■ INSTRUCTIONS TO FOLLOW
Beginning with the line that includes "11 DIC 2023" and ending with the last line, print the records exactly, leaving every picture out.

Stored data entries
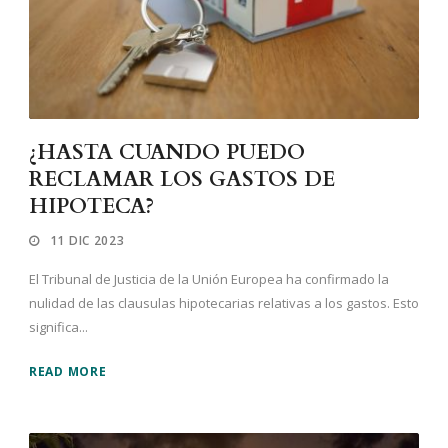
¿HASTA CUANDO PUEDO
RECLAMAR LOS GASTOS DE
HIPOTECA?
11 DIC 2023
El Tribunal de Justicia de la Unión Europea ha confirmado la
nulidad de las clausulas hipotecarias relativas a los gastos. Esto
significa...
READ MORE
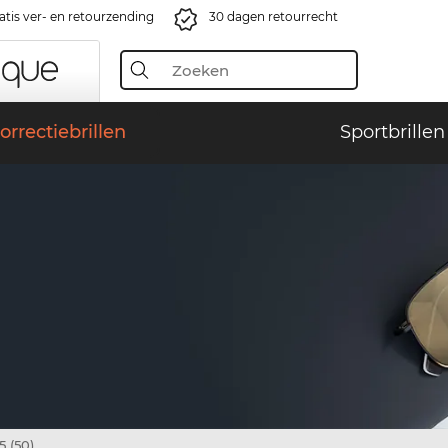
atis ver- en retourzending
30 dagen retourrecht
orrectiebrillen
Sportbrillen
 (50)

■ EXERCISE ANSWER
11 DIC 2023
El Tribunal de Justicia de la Unión Europea ha confirmado la
nulidad de las clausulas hipotecarias relativas a los gastos. Esto
significa...
READ MORE
atis ver- en retourzending
30 dagen retourrecht
orrectiebrillen
Sportbrillen
 (50)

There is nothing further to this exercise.